--- Yazılı görev ---
Aşağıdaki öğelerde "scientific name: Burseraceae" ifadesini içeren satırdan "genus: Opistognathus" ifadesini içeren satıra kadar, iki uç satır da dahil olmak üzere, satırları hiçbir değişiklik yapmadan yazın. Bu aralığın dışındaki hiçbir satırı eklemeyin.

--- Verilen öğeler ---
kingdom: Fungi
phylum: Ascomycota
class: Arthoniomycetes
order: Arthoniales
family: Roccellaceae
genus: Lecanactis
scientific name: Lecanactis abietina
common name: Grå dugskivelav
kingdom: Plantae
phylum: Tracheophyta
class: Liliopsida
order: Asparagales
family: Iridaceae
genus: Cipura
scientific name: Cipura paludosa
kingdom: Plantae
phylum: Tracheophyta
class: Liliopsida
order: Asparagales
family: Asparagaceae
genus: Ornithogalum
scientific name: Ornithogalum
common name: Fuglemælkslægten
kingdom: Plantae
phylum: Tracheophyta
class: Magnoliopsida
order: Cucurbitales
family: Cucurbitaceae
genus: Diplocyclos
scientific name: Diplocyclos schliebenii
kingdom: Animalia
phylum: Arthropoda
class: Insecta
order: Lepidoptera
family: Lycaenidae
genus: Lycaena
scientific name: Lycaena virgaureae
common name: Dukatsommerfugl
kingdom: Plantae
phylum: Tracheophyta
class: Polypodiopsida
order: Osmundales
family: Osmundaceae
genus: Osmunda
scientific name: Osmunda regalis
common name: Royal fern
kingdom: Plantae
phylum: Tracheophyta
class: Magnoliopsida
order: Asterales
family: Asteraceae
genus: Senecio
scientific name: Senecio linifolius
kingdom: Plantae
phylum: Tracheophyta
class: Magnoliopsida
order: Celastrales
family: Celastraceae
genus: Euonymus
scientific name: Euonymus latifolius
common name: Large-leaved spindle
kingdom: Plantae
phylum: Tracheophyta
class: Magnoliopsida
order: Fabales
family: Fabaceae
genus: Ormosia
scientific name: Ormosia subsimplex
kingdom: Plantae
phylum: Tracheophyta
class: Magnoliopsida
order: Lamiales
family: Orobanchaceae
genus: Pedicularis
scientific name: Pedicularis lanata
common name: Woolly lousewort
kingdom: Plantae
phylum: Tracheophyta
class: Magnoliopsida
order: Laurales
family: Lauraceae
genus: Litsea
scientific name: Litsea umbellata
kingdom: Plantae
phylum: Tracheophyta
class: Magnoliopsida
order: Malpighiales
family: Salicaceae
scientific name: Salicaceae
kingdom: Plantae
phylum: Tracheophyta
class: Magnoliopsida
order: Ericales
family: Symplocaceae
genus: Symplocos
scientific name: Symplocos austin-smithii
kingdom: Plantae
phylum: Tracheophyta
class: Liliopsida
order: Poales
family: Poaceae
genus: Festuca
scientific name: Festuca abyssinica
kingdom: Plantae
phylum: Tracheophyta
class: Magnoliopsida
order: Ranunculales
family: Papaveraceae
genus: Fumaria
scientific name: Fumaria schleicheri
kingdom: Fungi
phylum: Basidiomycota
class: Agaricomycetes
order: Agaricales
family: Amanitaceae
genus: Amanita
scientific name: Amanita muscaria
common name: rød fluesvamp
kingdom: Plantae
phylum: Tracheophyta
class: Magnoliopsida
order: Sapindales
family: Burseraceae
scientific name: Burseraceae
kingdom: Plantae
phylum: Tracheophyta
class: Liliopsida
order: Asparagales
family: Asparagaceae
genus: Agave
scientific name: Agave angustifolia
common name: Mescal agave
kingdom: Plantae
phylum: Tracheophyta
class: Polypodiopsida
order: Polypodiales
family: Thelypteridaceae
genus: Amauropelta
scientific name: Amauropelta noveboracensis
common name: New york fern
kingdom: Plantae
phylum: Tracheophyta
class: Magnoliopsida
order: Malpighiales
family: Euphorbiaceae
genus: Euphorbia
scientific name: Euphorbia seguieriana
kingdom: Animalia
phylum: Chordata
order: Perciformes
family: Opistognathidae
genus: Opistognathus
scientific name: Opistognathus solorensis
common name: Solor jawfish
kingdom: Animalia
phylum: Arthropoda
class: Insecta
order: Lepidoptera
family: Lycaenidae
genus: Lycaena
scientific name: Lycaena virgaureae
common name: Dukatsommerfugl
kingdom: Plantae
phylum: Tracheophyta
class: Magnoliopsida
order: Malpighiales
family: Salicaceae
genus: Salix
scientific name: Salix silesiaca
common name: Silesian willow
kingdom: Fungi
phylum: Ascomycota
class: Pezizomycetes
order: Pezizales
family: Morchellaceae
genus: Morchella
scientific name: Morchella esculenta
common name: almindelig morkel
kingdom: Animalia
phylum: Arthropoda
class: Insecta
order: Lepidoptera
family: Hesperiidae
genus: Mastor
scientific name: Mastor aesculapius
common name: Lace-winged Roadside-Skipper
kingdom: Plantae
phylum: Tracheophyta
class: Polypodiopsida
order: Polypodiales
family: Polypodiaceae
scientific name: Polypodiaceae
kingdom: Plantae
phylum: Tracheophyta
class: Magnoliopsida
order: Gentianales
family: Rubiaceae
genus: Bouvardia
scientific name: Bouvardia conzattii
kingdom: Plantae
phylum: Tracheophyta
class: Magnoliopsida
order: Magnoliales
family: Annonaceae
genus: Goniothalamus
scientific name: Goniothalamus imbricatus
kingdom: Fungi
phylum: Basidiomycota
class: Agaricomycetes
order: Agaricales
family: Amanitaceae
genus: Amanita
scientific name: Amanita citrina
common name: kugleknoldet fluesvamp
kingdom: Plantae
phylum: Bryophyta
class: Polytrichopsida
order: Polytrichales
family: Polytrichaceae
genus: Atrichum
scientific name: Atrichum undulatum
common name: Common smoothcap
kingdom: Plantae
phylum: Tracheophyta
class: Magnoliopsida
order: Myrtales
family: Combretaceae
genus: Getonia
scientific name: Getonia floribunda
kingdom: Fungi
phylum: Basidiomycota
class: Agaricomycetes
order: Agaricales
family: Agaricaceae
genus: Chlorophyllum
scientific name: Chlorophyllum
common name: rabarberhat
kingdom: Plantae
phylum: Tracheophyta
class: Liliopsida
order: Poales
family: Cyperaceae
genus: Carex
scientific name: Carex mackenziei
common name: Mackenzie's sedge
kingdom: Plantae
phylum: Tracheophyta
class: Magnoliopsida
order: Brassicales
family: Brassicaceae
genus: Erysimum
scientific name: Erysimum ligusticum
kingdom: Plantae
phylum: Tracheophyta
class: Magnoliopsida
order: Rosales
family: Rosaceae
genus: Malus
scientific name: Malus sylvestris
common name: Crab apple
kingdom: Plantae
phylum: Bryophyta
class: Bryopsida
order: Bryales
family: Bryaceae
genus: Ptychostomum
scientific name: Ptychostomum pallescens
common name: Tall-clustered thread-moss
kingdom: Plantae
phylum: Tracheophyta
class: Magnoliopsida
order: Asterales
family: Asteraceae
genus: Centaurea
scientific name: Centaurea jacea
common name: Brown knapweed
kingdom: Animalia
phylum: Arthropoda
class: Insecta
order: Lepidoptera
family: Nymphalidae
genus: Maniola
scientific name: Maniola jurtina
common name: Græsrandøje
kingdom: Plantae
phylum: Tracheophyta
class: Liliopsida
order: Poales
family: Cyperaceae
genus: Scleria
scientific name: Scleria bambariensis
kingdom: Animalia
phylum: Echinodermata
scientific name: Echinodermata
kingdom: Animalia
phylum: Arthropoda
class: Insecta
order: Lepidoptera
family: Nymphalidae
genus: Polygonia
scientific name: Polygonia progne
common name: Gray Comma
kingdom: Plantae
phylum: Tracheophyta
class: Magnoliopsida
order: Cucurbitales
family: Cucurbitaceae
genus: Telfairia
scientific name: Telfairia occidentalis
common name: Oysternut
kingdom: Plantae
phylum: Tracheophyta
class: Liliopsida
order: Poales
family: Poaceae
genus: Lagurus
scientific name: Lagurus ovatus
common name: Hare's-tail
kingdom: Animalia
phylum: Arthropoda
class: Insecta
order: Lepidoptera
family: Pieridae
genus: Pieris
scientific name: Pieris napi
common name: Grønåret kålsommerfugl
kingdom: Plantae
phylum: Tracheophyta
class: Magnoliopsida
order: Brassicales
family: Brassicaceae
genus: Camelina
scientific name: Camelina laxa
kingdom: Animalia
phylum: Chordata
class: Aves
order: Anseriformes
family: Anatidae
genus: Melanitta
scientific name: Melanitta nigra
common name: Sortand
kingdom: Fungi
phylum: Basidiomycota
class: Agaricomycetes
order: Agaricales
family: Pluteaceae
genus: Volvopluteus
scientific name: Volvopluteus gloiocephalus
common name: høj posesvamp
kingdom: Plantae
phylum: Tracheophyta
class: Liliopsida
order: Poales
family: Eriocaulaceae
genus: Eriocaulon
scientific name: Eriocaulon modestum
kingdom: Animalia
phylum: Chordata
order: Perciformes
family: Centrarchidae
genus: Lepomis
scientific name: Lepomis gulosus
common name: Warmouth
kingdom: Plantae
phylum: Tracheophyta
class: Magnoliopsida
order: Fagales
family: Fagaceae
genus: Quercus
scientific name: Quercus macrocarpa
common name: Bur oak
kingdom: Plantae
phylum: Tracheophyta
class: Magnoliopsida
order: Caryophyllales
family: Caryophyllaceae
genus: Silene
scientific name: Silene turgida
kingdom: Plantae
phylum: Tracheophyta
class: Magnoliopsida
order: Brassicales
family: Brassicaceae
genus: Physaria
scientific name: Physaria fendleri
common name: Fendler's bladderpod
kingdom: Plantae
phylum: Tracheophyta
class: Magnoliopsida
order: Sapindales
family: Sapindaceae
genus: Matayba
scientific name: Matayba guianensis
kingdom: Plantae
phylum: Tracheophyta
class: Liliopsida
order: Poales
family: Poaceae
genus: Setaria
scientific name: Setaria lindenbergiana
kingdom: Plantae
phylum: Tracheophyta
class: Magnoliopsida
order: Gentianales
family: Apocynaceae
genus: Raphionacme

--- Sonuç ---
scientific name: Burseraceae
kingdom: Plantae
phylum: Tracheophyta
class: Liliopsida
order: Asparagales
family: Asparagaceae
genus: Agave
scientific name: Agave angustifolia
common name: Mescal agave
kingdom: Plantae
phylum: Tracheophyta
class: Polypodiopsida
order: Polypodiales
family: Thelypteridaceae
genus: Amauropelta
scientific name: Amauropelta noveboracensis
common name: New york fern
kingdom: Plantae
phylum: Tracheophyta
class: Magnoliopsida
order: Malpighiales
family: Euphorbiaceae
genus: Euphorbia
scientific name: Euphorbia seguieriana
kingdom: Animalia
phylum: Chordata
order: Perciformes
family: Opistognathidae
genus: Opistognathus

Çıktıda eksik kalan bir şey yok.